II. Congenital Anomalies

Objectives:

After completing this section you will know:

  • the gross and histologic features of undescended testis
  • the clinical implications of the abnormality
  • the correct procedure when crytorchidism is detected in an adult and why

  1. Cryptorchidism (Undescended testis)

This is the failure of the testis to descend normally into the scrotum. Descent may be arrested at any point along the normal path from abdomen to upper scrotum. About 4% of newborn, full-term males have a cryptorchid testis, but in the majority the testis descends into the scrotum so that incidence drops to less than 1% in adults. The condition is commonly unilateral but may be bilateral in about 25% of cases and is slightly more common on the right. The reasons for the failure of the testis to descend are not known.

The cryptorchid testis undergoes progressive atrophy and is small in size and firm in consistency. Histologically, the changes range from a reduction in number of germ cells to complete absence of germ cells with hyalinization and thickening of the seminiferous tubular basement membrane and stromal fibrosis. Finally, the tubules appear as hyalinized cords of connective tissue with surrounding prominent basement membranes. Leydig cells appear in prominent nodules in the interstitium. The scrotal testis of patients with unilateral cryptorchidism may show similar histologic changes.

There are two important sequelae of this condition.
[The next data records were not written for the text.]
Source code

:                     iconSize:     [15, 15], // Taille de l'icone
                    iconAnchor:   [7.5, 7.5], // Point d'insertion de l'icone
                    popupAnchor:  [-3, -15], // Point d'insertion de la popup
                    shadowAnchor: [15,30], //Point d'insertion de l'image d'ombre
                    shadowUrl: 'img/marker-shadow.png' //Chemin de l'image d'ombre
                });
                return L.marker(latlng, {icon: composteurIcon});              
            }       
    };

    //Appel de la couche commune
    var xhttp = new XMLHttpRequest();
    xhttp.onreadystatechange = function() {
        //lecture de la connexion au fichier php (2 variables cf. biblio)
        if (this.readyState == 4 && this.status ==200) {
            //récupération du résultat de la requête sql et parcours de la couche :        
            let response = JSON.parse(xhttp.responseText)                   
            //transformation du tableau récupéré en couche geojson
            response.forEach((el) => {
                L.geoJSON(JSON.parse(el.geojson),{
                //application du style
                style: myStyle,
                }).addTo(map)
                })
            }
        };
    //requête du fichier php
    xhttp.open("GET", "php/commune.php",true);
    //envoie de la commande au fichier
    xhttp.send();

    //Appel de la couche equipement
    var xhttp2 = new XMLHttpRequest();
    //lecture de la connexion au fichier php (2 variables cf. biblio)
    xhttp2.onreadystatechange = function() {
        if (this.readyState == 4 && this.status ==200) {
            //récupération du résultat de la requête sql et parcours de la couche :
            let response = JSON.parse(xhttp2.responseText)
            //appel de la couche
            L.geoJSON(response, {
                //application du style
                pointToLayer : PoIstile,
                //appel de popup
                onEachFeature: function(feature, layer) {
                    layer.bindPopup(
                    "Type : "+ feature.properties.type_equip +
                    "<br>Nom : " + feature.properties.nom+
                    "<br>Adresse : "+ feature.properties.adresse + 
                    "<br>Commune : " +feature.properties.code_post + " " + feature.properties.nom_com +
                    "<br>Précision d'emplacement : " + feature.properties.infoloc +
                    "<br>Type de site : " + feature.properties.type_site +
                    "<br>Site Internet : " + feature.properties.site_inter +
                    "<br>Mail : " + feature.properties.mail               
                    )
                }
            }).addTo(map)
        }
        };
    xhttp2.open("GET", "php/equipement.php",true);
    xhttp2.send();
Failure of spermatogenesis in the cryptorchid testis due to the high temperature of the non-scrotal tissues and reduction in germ cells in the scrotal testis result in infertility. More ominous is the increased risk for development of testicular germ cell tumors (see below). The higher the cryptorchid testis is arrested in its descent, the greater the risk of subsequent germ cell tumor. Orchiopexy (surgical fixation of the testis in the scrotum) should be performed early. The protective effect of orchiopexy is difficult to evaluate, as there have been reports of germ cell tumors arising in testes surgically positioned in the scrotum at an early age. However, most studies that early orchiopexy reduces the risk of germ cell tumor. For this reason, an undescended testis discovered in an adult should be removed.